## PROBLEM DETAILS:
Set down word for word the passage of the chronic kidney disease text below, starting at "In other words, nephrological" and ending at "further diagnostic investigations.".

## EXCERPT:
*** Block opens ***
Figure 2. Age-related threshold for diagnosis of CKD.
In other words, nephrological evaluation of the elderly patient with a reduction of GFR can no longer depend on a laboratory reporting system that defines GFR > 60 mL/min as normal. The use of a fixed threshold at 60 mL/min may induce misinterpretation of renal function. For instance, GFR slightly greater than 60 mL/min is a strong negative predictor of renal and patient survival in young patients. On the contrary, GFR slightly below 60 mL/min without urinary alterations in a patient aged >65 years represents a physiological condition not subject to further diagnostic investigations.
The evaluation of kidney function is also key in the setting of living kidney transplantation as post-donation GFR should remain within normal range without affecting the donor’s survival and the recipient should receive a healthy graft not affected by CKD. The correct interpretation of the donor’s kidney function is complex and must take into account the physiologic reduction of GFR with aging as well as potential comorbidities and lifetime risk of developing ESKD after donation
[31]. In parallel to the age-adapted threshold for diagnosis of CKD in the general population, UK guidelines for kidney transplantation have released advisory threshold GFR levels for living kidney donation. As expected, the GFR threshold for performing a safe living kidney donation decreases with aging. In donors aged >30 years, it can range from 80 to 58 mL/min in males and from 80–49 mL/min in females
[32].
3. Epidemiology of CKD
According to current estimates, about 700 million people are affected by CKD worldwide. The worldwide prevalence of CKD stage I–V is estimated between 3% and 18%, with a higher prevalence in women than males in patients older than 40 years
[33]. Recent estimates (2015-2018) of CKD in the United States (US) showed that the overall prevalence of CKD, defined as eGFR <60 mL/min/1.73 m
2 or urinary ACR ≥30 mg/g, in the adult US population is 14.4%. Most of the CKD population (93.7%) is affected by stages I and II, namely, early stages of kidney disease characterized by a mild decrease in their GFR (>60 mL/min). The distribution of patients based on KDIGO risk categories indicates that 1.3% of the CKD population is at high risk to progress toward kidney failure and receive RRT. As aforementioned, CKD is common in elderly patients
[4]. About 40% of subjects living with GFR < 60 mL/min are aged 65 years old or older
[4].
Demographic characteristics, quality of healthcare, socio-cultural level of the population and methods used for the evaluation of renal function are the main factors influencing the rate of CKD
[34]. The differences in the rate of CKD increase especially between populations with different socio-cultural differences. Age-adjusted CKD prevalence ranges between 5.5% in people living in Spain and 13.7% in those living in Russia
[14]. One glaring and surprising example is the considerable difference in the rate of CKD that has been found between counties with similar socio-economic and cultural profiles such as Norway (3.3%) and northeast Germany (17.1%)
[35]. However, these results need to be interpreted with caution because different factors contribute to these epidemiological disparities. First, most studies are conducted in single regions or cities and, therefore, are poorly representative of the entire national territory. Second, modifiable factors such as genetic susceptibility
[36][37][38] and environmental background (i.e., dietary pattern, infections, air pollution)
[39][40][41][42] may drive many risk factors for the development of CKD.
*** Block closes ***
## DATASET RECORDS:
*** Block opens ***
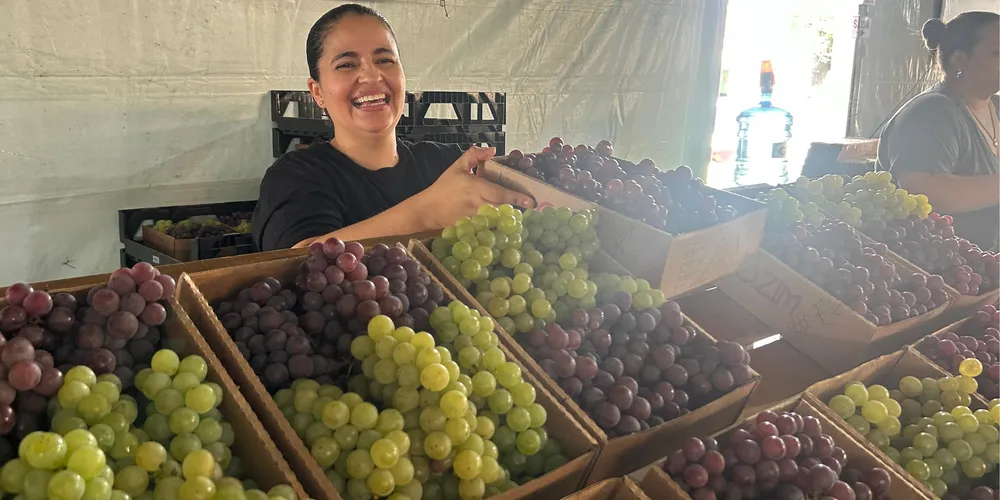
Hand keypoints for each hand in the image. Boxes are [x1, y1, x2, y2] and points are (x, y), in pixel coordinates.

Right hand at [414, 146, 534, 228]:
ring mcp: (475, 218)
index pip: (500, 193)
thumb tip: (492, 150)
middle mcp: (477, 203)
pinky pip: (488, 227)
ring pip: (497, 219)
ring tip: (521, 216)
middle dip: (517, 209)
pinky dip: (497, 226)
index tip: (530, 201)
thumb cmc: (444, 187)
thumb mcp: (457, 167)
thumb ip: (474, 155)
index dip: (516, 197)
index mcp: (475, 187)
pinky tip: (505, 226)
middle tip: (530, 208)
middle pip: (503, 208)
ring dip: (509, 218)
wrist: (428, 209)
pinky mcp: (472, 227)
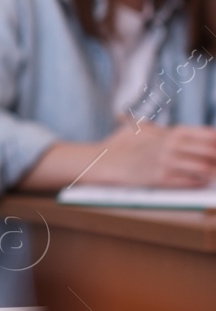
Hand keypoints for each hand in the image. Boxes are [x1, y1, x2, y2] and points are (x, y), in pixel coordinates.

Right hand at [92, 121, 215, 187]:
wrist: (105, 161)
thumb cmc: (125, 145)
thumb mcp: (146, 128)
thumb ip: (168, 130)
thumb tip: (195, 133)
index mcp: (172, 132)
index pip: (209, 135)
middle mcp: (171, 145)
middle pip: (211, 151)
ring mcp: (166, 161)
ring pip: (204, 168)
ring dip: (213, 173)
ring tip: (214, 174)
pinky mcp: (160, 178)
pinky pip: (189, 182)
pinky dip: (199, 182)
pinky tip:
*** Block closes ***
## RESPONSE TO THIS EXERCISE:
In other words, nephrological evaluation of the elderly patient with a reduction of GFR can no longer depend on a laboratory reporting system that defines GFR > 60 mL/min as normal. The use of a fixed threshold at 60 mL/min may induce misinterpretation of renal function. For instance, GFR slightly greater than 60 mL/min is a strong negative predictor of renal and patient survival in young patients. On the contrary, GFR slightly below 60 mL/min without urinary alterations in a patient aged >65 years represents a physiological condition not subject to further diagnostic investigations.